Iraqis work to restore Internet service
eric at fnordsystems.com
Tue May 27 10:59:00 UTC 2003
Ironic item of the day:
In many countries which will not admit visitors with an Israeli stamp in their passport (Egypt, Syria, etc), the most popular method of internet cafe uplink is VSAT. One of the largest mideast VSAT carriers is Gilat - http://www.gilat.com , an Israeli company. Do the Syrians know their bits are flowing through routers in Tel Aviv? I would hope they don't care, or have good crypto, but the potential for snooping of traffic does exist.
At 08:51 PM 5/26/2003 -0400, you wrote:
>The nice thing about the Internet is it doesn't require (much) central
>planning. All you need are some IP addresses and a willing upstream
>connection. The US Government is paying MCI millions for a few cell
>phones, while the Iraqis are bringing Internet cafes on-line with
> "The state company's engineers salvaged one of its satellite transceivers
>from the burned-out Ministry of Information and winched it atop a
>two-story building in the al-Adel neighborhood in West Baghdad.
> After weeks of cobbling and calibrating, the dish was able to send and
>receive a satellite signal about a week ago.

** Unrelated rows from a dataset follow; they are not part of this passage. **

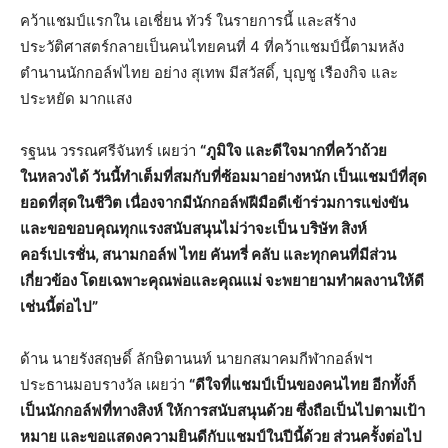
คว้าแชมป์แรกใน เอเชี่ยน ทัวร์ ในรายการนี้ และสร้าง
ประวัติศาสตร์กลายเป็นคนไทยคนที่ 4 ที่คว้าแชมป์นี้ตามหลัง
ตำนานนักกอล์ฟไทย อย่าง สุเทพ มีสวัสดิ์, บุญชู เรืองกิจ และ
ประหยัด มากแสง
รฐนน วรรณศรีจันทร์ เผยว่า
“ภูมิใจ และดีใจมากที่คว้าถ้วย
ในหลวงได้ วันนี้ทำเต็มที่สมกับที่ซ้อมมาอย่างหนัก เป็นแชมป์ที่สุด
ยอดที่สุดในชีวิต เนื่องจากมีนักกอล์ฟฝีมือดีเข้าร่วมการแข่งขัน
และขอขอบคุณทุกแรงสนับสนุนไม่ว่าจะเป็น บริษัท สิงห์
คอร์เปเรชั่น, สนามกอล์ฟ ไทย คันทรี่ คลับ และทุกคนที่มีส่วน
เกี่ยวข้อง โดยเฉพาะคุณพ่อและคุณแม่ จะพยายามทำผลงานให้ดี
เช่นนี้ต่อไป”
ด้าน นายรังสฤษดิ์ ลักษิตานนท์ นายกสมาคมกีฬากอล์ฟฯ
ประธานมอบรางวัล เผยว่า
“ดีใจที่แชมป์เป็นของคนไทย อีกทั้งก็
เป็นนักกอล์ฟที่ทางสิงห์ ให้การสนับสนุนด้วย ซึ่งถือเป็นไปตามเป้า
หมาย และขอแสดงความยินดีกับแชมป์ในปีนี้ด้วย ส่วนครั้งต่อไป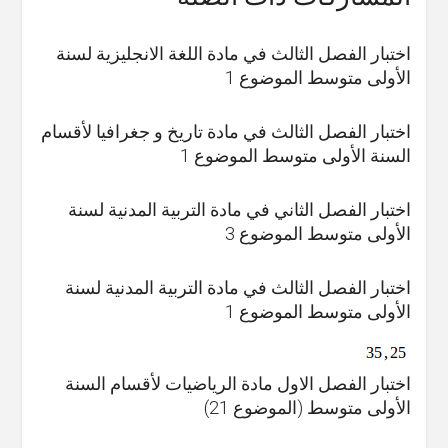
اختبار الفصل الثالث في مادة اللغة الانجليزية لسنة
الأولى متوسط الموضوع 1
اختبار الفصل الثالث في مادة تاريخ و جغرافيا لأقسام
السنة الأولى متوسط الموضوع 1
اختبار الفصل الثاني في مادة التربية المدنية لسنة
الأولى متوسط الموضوع 3
اختبار الفصل الثالث في مادة التربية المدنية لسنة
الأولى متوسط الموضوع 1
اختبار الفصل الاول مادة الرياضيات لأقسام السنة
الأولى متوسط (الموضوع 21)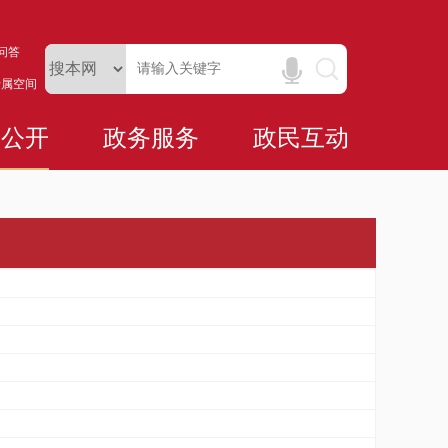
问答
专属空间
务公开
政务服务
政民互动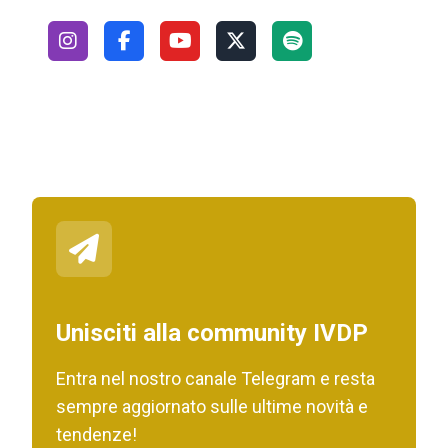
Unisciti alla community IVDP
Entra nel nostro canale Telegram e resta
sempre aggiornato sulle ultime novità e
tendenze!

It's a temporary earth
>station, soon to be an Internet cafe.
> "We built it from scrap. We had to weld it and build it manually,"
>said Mr. Abdullah, a gray-haired man whose fingers fidget over a string of
>wooden prayer beads.
> With 50 computers squirreled away, and security guards and a diesel
>generator at the ready, the Baghdad cafe will offer the public its first
>taste of the Internet since early April."